Using the listing below, retype exactly the lines starting at the one with "right shoulder: (247, 323)" and ending at the one with "right shoulder: (364, 170)", and include both.

:: GIVEN DATA ::

****************

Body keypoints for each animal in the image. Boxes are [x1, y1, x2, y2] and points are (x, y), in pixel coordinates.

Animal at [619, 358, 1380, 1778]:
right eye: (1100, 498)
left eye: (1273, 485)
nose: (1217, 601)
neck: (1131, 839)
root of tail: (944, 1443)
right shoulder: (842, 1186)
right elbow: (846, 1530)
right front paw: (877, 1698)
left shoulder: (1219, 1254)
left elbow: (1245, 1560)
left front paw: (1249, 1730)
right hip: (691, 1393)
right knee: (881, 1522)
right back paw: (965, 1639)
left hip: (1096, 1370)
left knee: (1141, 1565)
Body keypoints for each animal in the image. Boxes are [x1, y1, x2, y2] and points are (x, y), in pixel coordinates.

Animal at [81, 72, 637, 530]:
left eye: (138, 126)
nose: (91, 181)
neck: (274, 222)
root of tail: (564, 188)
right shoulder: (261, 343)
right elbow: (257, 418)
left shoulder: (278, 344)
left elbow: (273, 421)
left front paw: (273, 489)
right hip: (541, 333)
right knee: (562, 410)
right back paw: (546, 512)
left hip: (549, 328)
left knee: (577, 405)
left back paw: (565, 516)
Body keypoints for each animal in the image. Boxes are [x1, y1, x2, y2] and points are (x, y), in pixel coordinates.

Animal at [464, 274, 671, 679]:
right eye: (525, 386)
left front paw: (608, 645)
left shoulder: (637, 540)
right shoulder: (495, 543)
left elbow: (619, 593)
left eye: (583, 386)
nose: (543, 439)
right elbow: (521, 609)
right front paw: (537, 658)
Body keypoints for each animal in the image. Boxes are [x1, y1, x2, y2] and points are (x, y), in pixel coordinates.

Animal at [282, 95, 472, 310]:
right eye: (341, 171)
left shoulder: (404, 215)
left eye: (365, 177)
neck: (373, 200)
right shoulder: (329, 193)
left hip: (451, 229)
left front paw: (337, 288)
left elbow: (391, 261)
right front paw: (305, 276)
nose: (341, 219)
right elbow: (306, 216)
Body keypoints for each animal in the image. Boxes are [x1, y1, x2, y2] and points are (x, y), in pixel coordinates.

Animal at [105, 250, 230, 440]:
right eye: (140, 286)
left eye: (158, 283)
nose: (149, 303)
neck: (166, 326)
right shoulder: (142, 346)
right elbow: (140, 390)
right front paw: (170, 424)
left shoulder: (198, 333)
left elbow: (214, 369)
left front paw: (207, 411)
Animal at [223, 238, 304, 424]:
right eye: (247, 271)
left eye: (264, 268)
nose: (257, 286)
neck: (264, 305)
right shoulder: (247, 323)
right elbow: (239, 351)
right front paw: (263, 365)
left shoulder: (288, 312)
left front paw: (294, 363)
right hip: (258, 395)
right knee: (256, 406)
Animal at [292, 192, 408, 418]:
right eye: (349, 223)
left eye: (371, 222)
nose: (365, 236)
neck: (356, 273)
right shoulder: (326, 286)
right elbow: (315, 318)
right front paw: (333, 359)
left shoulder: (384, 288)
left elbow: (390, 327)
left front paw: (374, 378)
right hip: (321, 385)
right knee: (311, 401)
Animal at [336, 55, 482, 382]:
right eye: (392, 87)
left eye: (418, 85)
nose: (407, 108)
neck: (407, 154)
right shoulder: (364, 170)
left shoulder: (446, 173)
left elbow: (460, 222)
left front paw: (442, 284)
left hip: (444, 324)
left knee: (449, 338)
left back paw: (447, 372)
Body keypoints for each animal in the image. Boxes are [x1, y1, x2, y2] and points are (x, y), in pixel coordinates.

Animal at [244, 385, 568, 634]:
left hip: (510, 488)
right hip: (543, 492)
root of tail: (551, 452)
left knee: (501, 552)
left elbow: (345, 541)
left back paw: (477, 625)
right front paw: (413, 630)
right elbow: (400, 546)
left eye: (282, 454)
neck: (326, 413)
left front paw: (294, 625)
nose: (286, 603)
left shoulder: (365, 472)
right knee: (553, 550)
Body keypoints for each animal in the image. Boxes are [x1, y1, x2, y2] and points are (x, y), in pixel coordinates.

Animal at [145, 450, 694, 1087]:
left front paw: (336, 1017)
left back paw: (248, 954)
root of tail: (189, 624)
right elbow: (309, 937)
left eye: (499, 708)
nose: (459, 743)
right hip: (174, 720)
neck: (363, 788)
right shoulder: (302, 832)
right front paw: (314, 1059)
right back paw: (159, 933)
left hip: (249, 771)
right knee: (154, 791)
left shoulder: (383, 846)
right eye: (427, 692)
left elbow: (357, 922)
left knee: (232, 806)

****************

:: RESPONSE AREA ::
right shoulder: (247, 323)
right elbow: (239, 351)
right front paw: (263, 365)
left shoulder: (288, 312)
left front paw: (294, 363)
right hip: (258, 395)
right knee: (256, 406)
Animal at [292, 192, 408, 418]:
right eye: (349, 223)
left eye: (371, 222)
nose: (365, 236)
neck: (356, 273)
right shoulder: (326, 286)
right elbow: (315, 318)
right front paw: (333, 359)
left shoulder: (384, 288)
left elbow: (390, 327)
left front paw: (374, 378)
right hip: (321, 385)
right knee: (311, 401)
Animal at [336, 55, 482, 382]:
right eye: (392, 87)
left eye: (418, 85)
nose: (407, 108)
neck: (407, 154)
right shoulder: (364, 170)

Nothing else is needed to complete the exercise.